▶ [Complete the following]
(A) Write down everything in the TiVo forum thread from "It might have" down to "(Feb 3, 2008)".
(B) Summarize the TiVo forum thread in two sentences.
(C) Answer these questions from the TiVo forum thread:
(i) Where did mmf01 see a post about this problem?
(ii) Besides the TV show and channel, what did Margret ask people to tell her?
(iii) What message did jweinberger get when the iPad and iPhone would not connect?

▶ [Excerpt to read]
◆ ◆ ◆

What the heck is going on?


----------



## mmf01 (Jan 31, 2011)

ppeewang said:


> mine works now, but I turned off network remote and then re-enabled it, not sure if it the cause or just a coincidence.


It might have just been coincidence. I saw a post on the TiVo forums about this. I tried that on one box and it started working. On my second box I thought to try the app before making any changes. Low and behold it worked without having to toggle network connection. I also tried that yesterday with no success. It's working now. Fingers crossed it continues.


----------



## TiVoMargret (Feb 3, 2008)

Hi all,

If anyone experiences this problem again, please send me email ([email protected]) and let me know what TV Show (and channel) is playing on the TiVo at the point the iOS app won't connect. Please also let me know if it was live TV or a recording.

Thanks,
--Margret


----------



## jweinberger (Dec 29, 2008)

Hi:

I've had the same issue. it was working fine when I first used it, then it would mis-connect every so often, and then increasingly often, until now, when neither my iPad nor iPhone will connect at all ("Missing box")

◆ ◆ ◆

▶ [Provided records]
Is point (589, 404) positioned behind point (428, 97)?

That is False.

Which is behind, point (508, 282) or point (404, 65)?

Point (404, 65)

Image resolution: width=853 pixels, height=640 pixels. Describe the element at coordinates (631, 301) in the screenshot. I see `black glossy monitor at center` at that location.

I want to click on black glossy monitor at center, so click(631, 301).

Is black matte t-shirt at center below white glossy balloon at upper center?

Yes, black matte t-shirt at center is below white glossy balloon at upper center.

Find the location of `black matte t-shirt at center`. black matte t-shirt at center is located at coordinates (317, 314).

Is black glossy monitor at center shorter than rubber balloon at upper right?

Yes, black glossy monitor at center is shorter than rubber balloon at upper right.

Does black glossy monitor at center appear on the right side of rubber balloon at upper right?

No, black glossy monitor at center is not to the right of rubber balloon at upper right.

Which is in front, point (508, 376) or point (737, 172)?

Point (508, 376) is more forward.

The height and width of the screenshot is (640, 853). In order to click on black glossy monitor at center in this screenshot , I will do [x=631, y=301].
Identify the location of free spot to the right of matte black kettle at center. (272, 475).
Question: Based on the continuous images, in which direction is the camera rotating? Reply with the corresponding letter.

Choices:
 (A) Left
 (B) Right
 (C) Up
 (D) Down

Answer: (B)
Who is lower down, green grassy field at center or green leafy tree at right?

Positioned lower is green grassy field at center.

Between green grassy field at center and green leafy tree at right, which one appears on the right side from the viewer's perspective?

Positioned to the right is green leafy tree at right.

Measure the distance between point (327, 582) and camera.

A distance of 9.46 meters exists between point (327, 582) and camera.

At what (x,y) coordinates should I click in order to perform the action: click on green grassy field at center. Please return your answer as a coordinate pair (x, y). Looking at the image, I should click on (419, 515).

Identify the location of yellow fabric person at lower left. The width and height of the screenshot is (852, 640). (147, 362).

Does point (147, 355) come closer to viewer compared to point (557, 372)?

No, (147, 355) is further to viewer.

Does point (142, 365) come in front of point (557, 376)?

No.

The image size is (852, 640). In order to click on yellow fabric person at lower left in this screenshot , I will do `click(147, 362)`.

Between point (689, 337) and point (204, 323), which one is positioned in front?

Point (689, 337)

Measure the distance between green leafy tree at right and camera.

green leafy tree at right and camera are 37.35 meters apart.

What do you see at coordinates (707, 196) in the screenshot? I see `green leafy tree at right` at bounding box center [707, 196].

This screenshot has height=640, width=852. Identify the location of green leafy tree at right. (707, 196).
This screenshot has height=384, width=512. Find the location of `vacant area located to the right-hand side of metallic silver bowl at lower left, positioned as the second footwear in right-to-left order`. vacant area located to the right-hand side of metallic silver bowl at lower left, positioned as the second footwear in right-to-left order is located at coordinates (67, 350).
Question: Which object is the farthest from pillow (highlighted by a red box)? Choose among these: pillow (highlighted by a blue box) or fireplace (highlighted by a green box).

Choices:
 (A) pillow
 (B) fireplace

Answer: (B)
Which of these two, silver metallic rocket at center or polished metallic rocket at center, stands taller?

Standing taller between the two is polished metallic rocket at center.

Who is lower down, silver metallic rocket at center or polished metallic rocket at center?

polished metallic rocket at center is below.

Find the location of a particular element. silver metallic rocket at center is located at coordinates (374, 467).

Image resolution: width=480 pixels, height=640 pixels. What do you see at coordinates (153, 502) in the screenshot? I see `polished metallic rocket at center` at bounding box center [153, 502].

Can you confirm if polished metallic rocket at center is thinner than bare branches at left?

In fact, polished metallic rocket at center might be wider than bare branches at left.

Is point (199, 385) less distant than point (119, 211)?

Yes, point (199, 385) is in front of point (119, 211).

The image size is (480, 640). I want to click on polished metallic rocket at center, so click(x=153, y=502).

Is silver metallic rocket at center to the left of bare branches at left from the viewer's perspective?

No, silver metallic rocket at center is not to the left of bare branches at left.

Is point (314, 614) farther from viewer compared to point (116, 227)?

◆ ◆ ◆

▶ [Completed exercise]
(A)
It might have just been coincidence. I saw a post on the TiVo forums about this. I tried that on one box and it started working. On my second box I thought to try the app before making any changes. Low and behold it worked without having to toggle network connection. I also tried that yesterday with no success. It's working now. Fingers crossed it continues.


----------



## TiVoMargret (Feb 3, 2008)

(B) One poster says the app may have started working again by coincidence rather than because network remote was toggled, since a second box worked without that change, while another reports connection failures growing more frequent until neither an iPad nor an iPhone would connect. Margret asks anyone who meets the problem again to email her the show and channel playing on the TiVo and whether it was live TV or a recording.

(C)
(i) On the TiVo forums.
(ii) Whether it was live TV or a recording.
(iii) "Missing box".